The first book by Kerouac I read back in the day of Colorado was Dharma Bums and the long romantic descriptions of travel and release from who you are in exchange for who you want to be caught me by surprise. I won’t go in to where I first read it but then I read On the Road and then the Subterraneans–then I read Town and the City after a few abandonments but then I read Maggie Cassady and then Tristessa. I read most of Kerouac’s work. I love these books so much. And in a way I find myself so fortunate to be able to teach On the Road in the novels course. I try to speak calmly and stay professional but I want to be able to explain anecdotally how the writing spoke to me and saved me really in the way only a few books have–back in the day when I was a young moco and full of sadness and anger. Only Salinger and Jack London saved me from my own horrible thoughts as a kid. I hate to say it but the stories and language was so accessible to my young mind I find myself lost in the stories–so immersed in Kerouac’s journal-like writing and travels. To travel without ammenity or comfort was romanticised but also presented filled with possibility.
Since those early readings I have been lucky enough to travel to New York State and City as well as the West Coast–Riverside and Pasadena for work and of course Oregon and Washington while in school. (I only seem to have missed the south–New Orleans and Texas. Southern Illinois down to the Kentucky border along the Ohio river is the farthest south I’ve traveled.) Oh and I have never travelled to Europe though thanks to Stine I have received postcards nor have I travelled down south to Mexico–I’ve only been as far south as San Diego.

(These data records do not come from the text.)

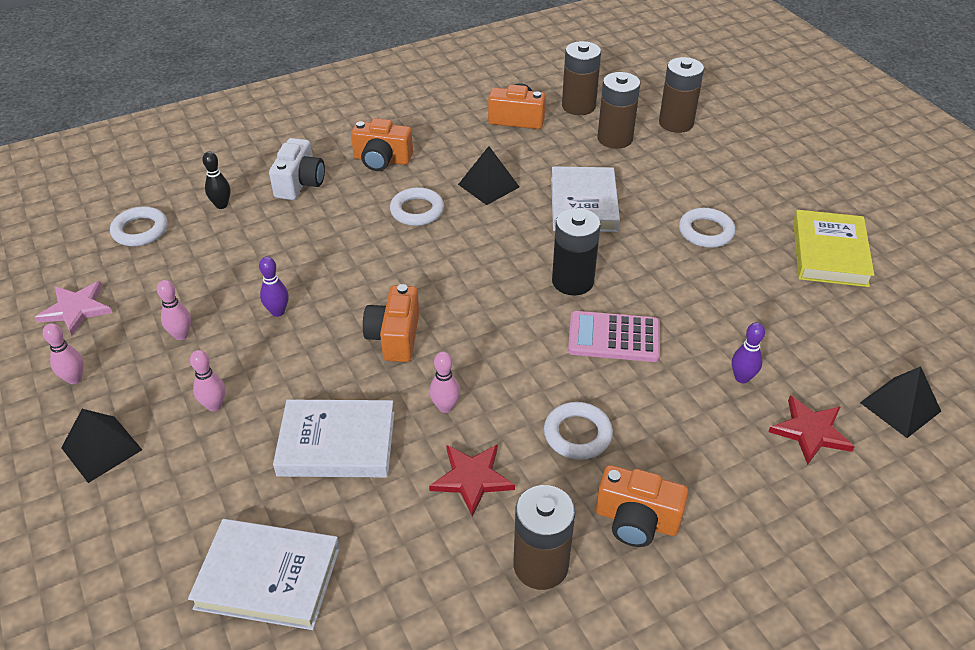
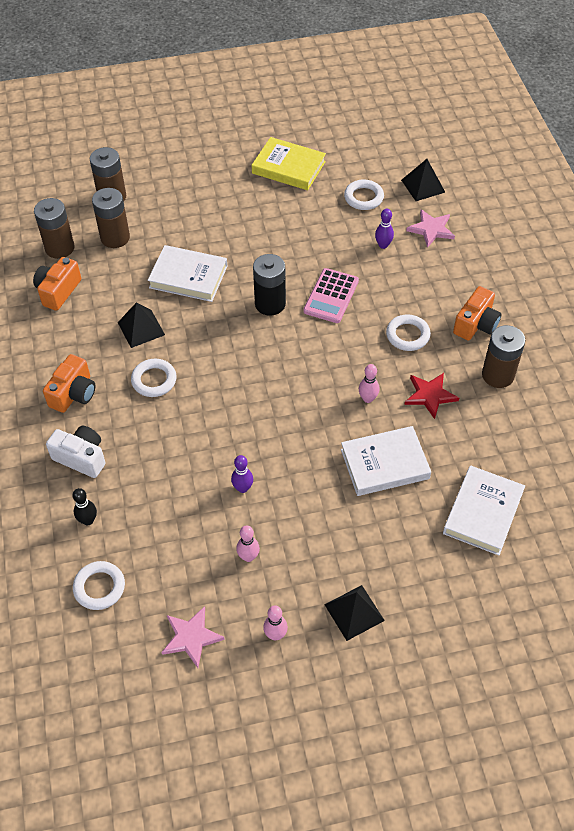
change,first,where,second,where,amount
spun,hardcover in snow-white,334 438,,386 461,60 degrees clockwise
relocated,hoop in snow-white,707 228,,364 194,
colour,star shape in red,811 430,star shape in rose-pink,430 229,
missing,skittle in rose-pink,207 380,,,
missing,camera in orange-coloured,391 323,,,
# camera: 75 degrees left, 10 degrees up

And as I write this I feel this text may not have a failed audience in my class. On Friday I was late for a 3pm meeting because my students were excited about Kerouac’s On the Road–or at least a few were. They seem to be attracted–or at least by my lecture–to the irrational. I find Kerouac’s writing interesting for the idea that his character Sal seems to choose the irrational because he was human–including Dean Moriarity as a friend and brother even though that might be the most irrational friend to choose. I tell my students that we are human and make decisions of love and passion and not just common sense or of self gain–status. Sometimes the mad or irrational people are the most interesting to follow. I can name quite a few decisions in my life where I have chosen the irrational–chosen the uncormfortable. Perhaps that is why I love this book so much.

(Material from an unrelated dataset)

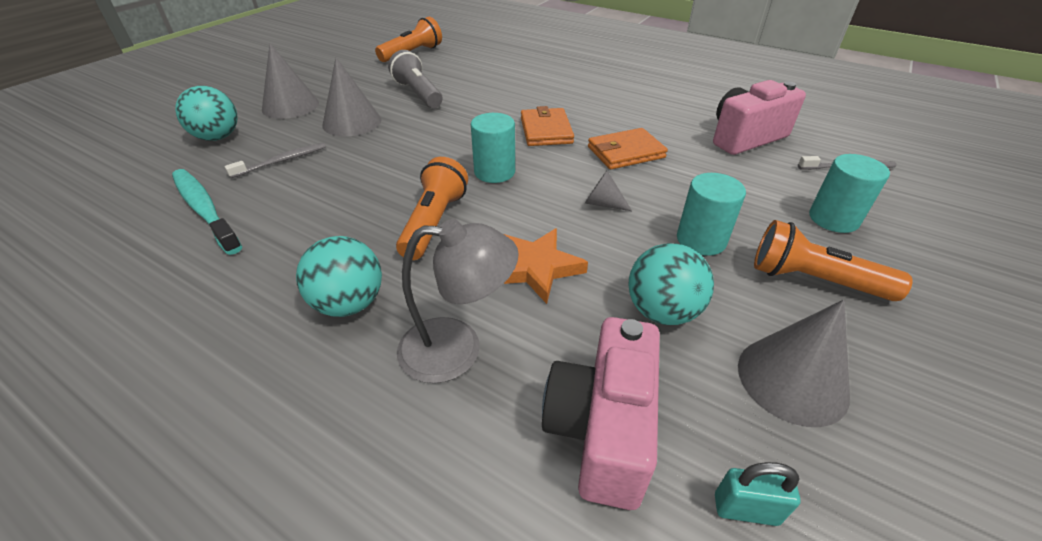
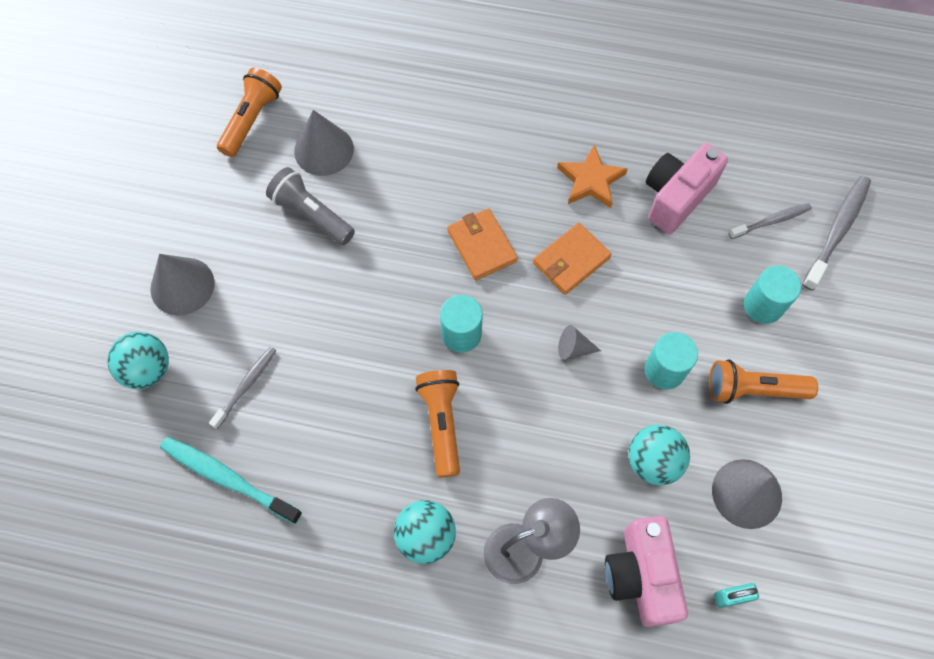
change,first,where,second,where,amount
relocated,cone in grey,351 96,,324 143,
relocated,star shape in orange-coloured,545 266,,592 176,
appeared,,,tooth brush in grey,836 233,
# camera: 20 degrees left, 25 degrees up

A few summers back I found myself in San Francisco after an incredible train ride across the country and found CIty Lights Bookstore the famous meeting place of my favorite Beat writers. I was in San Francisco for two days and went there each of those days to sniff around the basement and the second floor where the readings take place. And I’ll never forget but up on the third floor I found the back window open and a homeless man screaming as some restaurant owner was asking him and then ordering him to leave. The man kept yelling he was a man and that noone should order him around. He sounded crazier and crazier and I loved it–the spirit or the voices of the world came in from the window to my polite quiet self browsing books and the cheesy, touristy posters.